AS603 – PREcision Disease preventIon via somatiC muTagenesis enumeratION (PREDICTION)
Investigator Names and Contact Information
Jason Bielas (jbielas@fredhutch.org)
Introduction/Intent
In order to realize the promise of precision medicine, the ability to predict individuals at a high-risk for
developing a disease who may benefit from a particular intervention, more and better biomarkers are needed
to guide clinical decision making. Focusing on markers of mutagenesis is a promising strategy given that
mutation is the ultimate source of all genetic variation and genes are drivers of a number of important
pathogenic processes that can result in the development of diseases such as cancer. However, key elements
missing in the current literature evaluating mutagenesis in relation to disease risk are. We overcome these
issues through a synergistic collaboration between laboratory, clinical, and population scientists that leverages
the exceptionally sensitive next generation sequencing (NGS)-based mutational assay we developed, and
applies it to biological samples of the highest quality from both a clinical trial and the landmark Women’s Health
Initiative (WHI) study.
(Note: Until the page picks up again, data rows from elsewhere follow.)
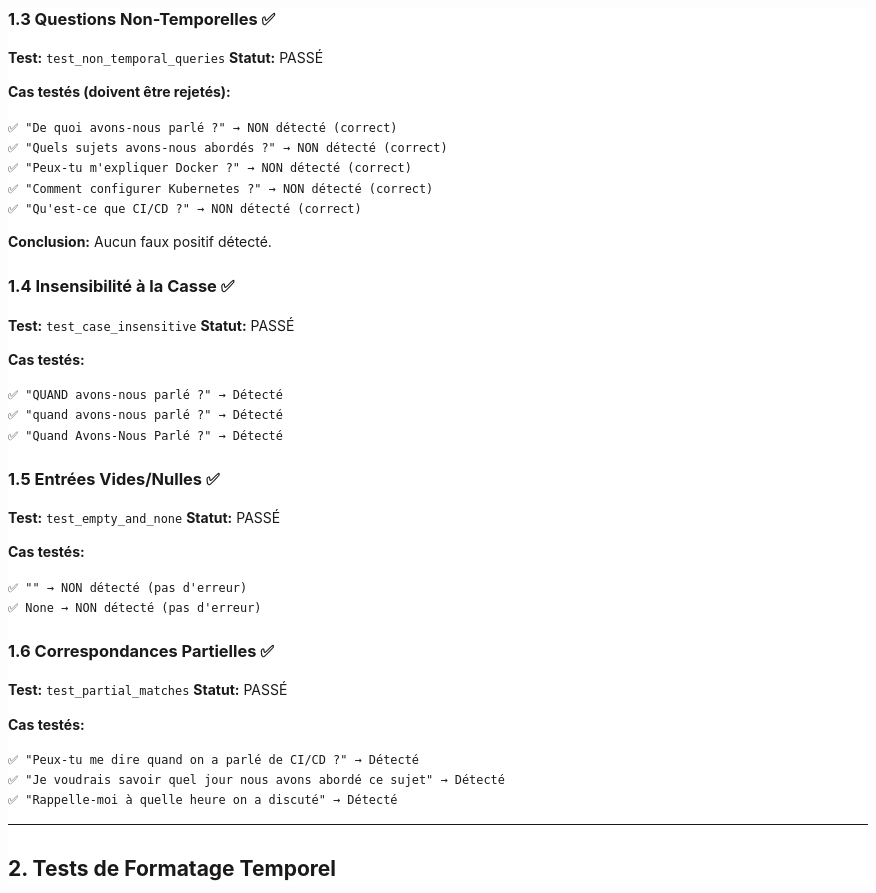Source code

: ### 1.3 Questions Non-Temporelles ✅

**Test:** `test_non_temporal_queries`
**Statut:** PASSÉ

**Cas testés (doivent être rejetés):**
```
✅ "De quoi avons-nous parlé ?" → NON détecté (correct)
✅ "Quels sujets avons-nous abordés ?" → NON détecté (correct)
✅ "Peux-tu m'expliquer Docker ?" → NON détecté (correct)
✅ "Comment configurer Kubernetes ?" → NON détecté (correct)
✅ "Qu'est-ce que CI/CD ?" → NON détecté (correct)
```

**Conclusion:** Aucun faux positif détecté.

### 1.4 Insensibilité à la Casse ✅

**Test:** `test_case_insensitive`
**Statut:** PASSÉ

**Cas testés:**
```
✅ "QUAND avons-nous parlé ?" → Détecté
✅ "quand avons-nous parlé ?" → Détecté
✅ "Quand Avons-Nous Parlé ?" → Détecté
```

### 1.5 Entrées Vides/Nulles ✅

**Test:** `test_empty_and_none`
**Statut:** PASSÉ

**Cas testés:**
```
✅ "" → NON détecté (pas d'erreur)
✅ None → NON détecté (pas d'erreur)
```

### 1.6 Correspondances Partielles ✅

**Test:** `test_partial_matches`
**Statut:** PASSÉ

**Cas testés:**
```
✅ "Peux-tu me dire quand on a parlé de CI/CD ?" → Détecté
✅ "Je voudrais savoir quel jour nous avons abordé ce sujet" → Détecté
✅ "Rappelle-moi à quelle heure on a discuté" → Détecté
```

---

## 2. Tests de Formatage Temporel
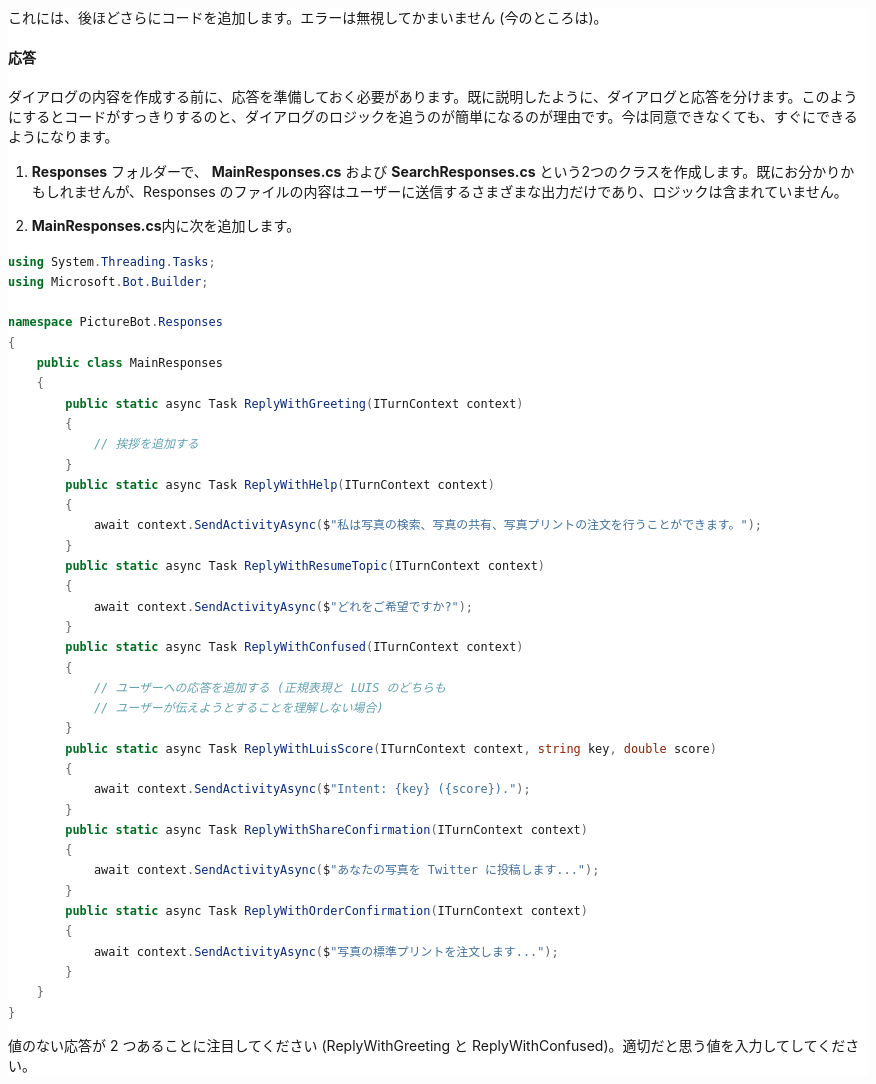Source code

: これには、後ほどさらにコードを追加します。エラーは無視してかまいません (今のところは)。

#### 応答

ダイアログの内容を作成する前に、応答を準備しておく必要があります。既に説明したように、ダイアログと応答を分けます。このようにするとコードがすっきりするのと、ダイアログのロジックを追うのが簡単になるのが理由です。今は同意できなくても、すぐにできるようになります。

1.  **Responses** フォルダーで、 **MainResponses.cs** および **SearchResponses.cs** という2つのクラスを作成します。既にお分かりかもしれませんが、Responses のファイルの内容はユーザーに送信するさまざまな出力だけであり、ロジックは含まれていません。

1.  **MainResponses.cs**内に次を追加します。

```csharp
using System.Threading.Tasks;
using Microsoft.Bot.Builder;

namespace PictureBot.Responses
{
    public class MainResponses
    {
        public static async Task ReplyWithGreeting(ITurnContext context)
        {
            // 挨拶を追加する
        }
        public static async Task ReplyWithHelp(ITurnContext context)
        {
            await context.SendActivityAsync($"私は写真の検索、写真の共有、写真プリントの注文を行うことができます。");
        }
        public static async Task ReplyWithResumeTopic(ITurnContext context)
        {
            await context.SendActivityAsync($"どれをご希望ですか?");
        }
        public static async Task ReplyWithConfused(ITurnContext context)
        {
            // ユーザーへの応答を追加する (正規表現と LUIS のどちらも
            // ユーザーが伝えようとすることを理解しない場合)
        }
        public static async Task ReplyWithLuisScore(ITurnContext context, string key, double score)
        {
            await context.SendActivityAsync($"Intent: {key} ({score}).");
        }
        public static async Task ReplyWithShareConfirmation(ITurnContext context)
        {
            await context.SendActivityAsync($"あなたの写真を Twitter に投稿します...");
        }
        public static async Task ReplyWithOrderConfirmation(ITurnContext context)
        {
            await context.SendActivityAsync($"写真の標準プリントを注文します...");
        }
    }
}
```

値のない応答が 2 つあることに注目してください (ReplyWithGreeting と ReplyWithConfused)。適切だと思う値を入力してしてください。
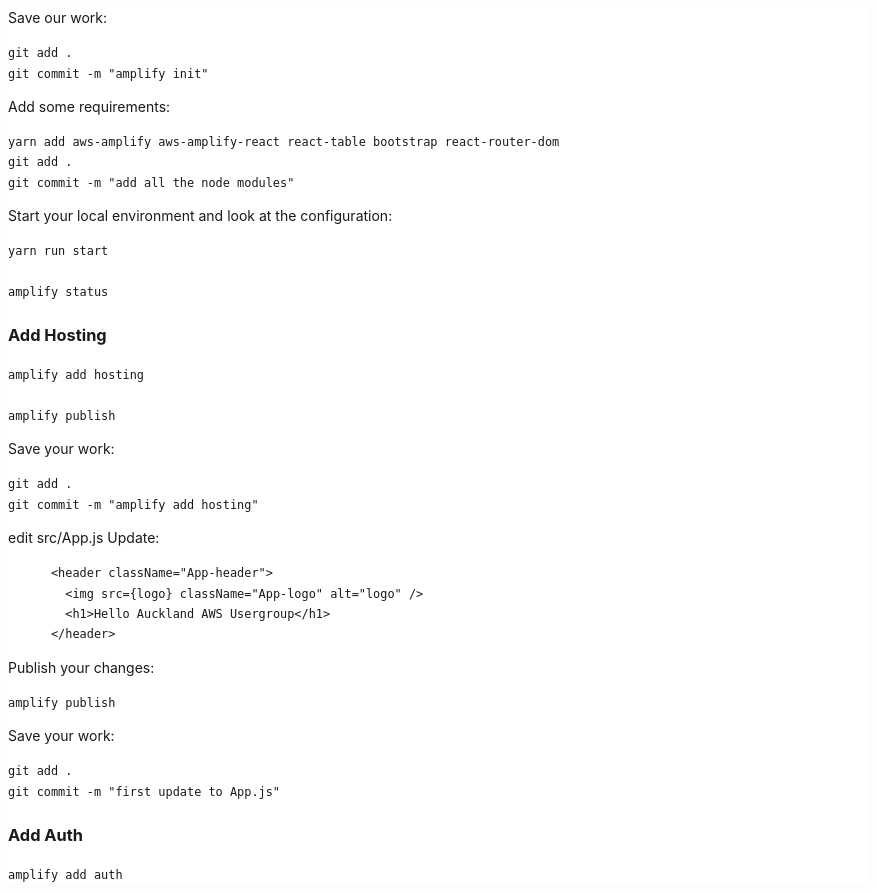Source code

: Save our work:
```
git add .
git commit -m "amplify init"
```

Add some requirements:
```
yarn add aws-amplify aws-amplify-react react-table bootstrap react-router-dom
git add .
git commit -m "add all the node modules"
```

Start your local environment and look at the configuration:
```
yarn run start

amplify status
```

### Add Hosting
```
amplify add hosting

amplify publish
```

Save your work:
```
git add .
git commit -m "amplify add hosting"
```


edit src/App.js
Update:
```
      <header className="App-header">
        <img src={logo} className="App-logo" alt="logo" />
        <h1>Hello Auckland AWS Usergroup</h1>
      </header>
```

Publish your changes:
```
amplify publish
```

Save your work:
```
git add .
git commit -m "first update to App.js"
```

### Add Auth

```
amplify add auth
```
Our overarching goal is to contribute to the realization of the promise of precision
prevention through completion of the following specific aims: 1. Characterize the frequency, distribution,
and spectrum of mutations in humans. The proposed experiments will provide the first available
measurements of random mutations throughout the genome in humans, and are designed to delineate the
impact that genomic architecture, sequence context, replication timing and transcription have on genome-wide
mutation frequency and spectra. This will be evaluated within the context of a glioblastoma clinical trial where
serial samples were collected from patients during their course of treatment with the highly mutagenic
chemotherapeutic agent temozolomide. 2. Examine the utility of somatic mutation induction as a
biomarker of mutagenic exposure and its potential to stratify smokers that develop lung cancer versus
those that do not. We will first test this hypothesis using a nested case-control design within the WHI cohort.
We will evaluate if smoking-induced mutations are directly correlated to exposure, and if mutation induction is
significantly higher in smokers that ultimately develop fatal lung cancer. 3. To test if mutation rate can be
used as a susceptibility/risk biomarker to identify individuals who will develop cancer. Cancer and other
chronic diseases develop predominantly from a combination of environmental exposures and an individual’s
genetic background. We will employ a case-cohort design within WHI to assess whether the accumulation of
somatic mutations can stratify subjects that are subsequently diagnosed with lethal breast, colorectal, ovarian,
pancreas, or bladder cancer versus those that are not. This proposal is innovative with respect to the
technology used and its application to highly curated human samples. If successful, this project could lead to
the development of clinical grade assays for multiple applications and have significant impact on reducing the
morbidity and mortality associated with cancer and potentially other diseases driven by mutagenesis.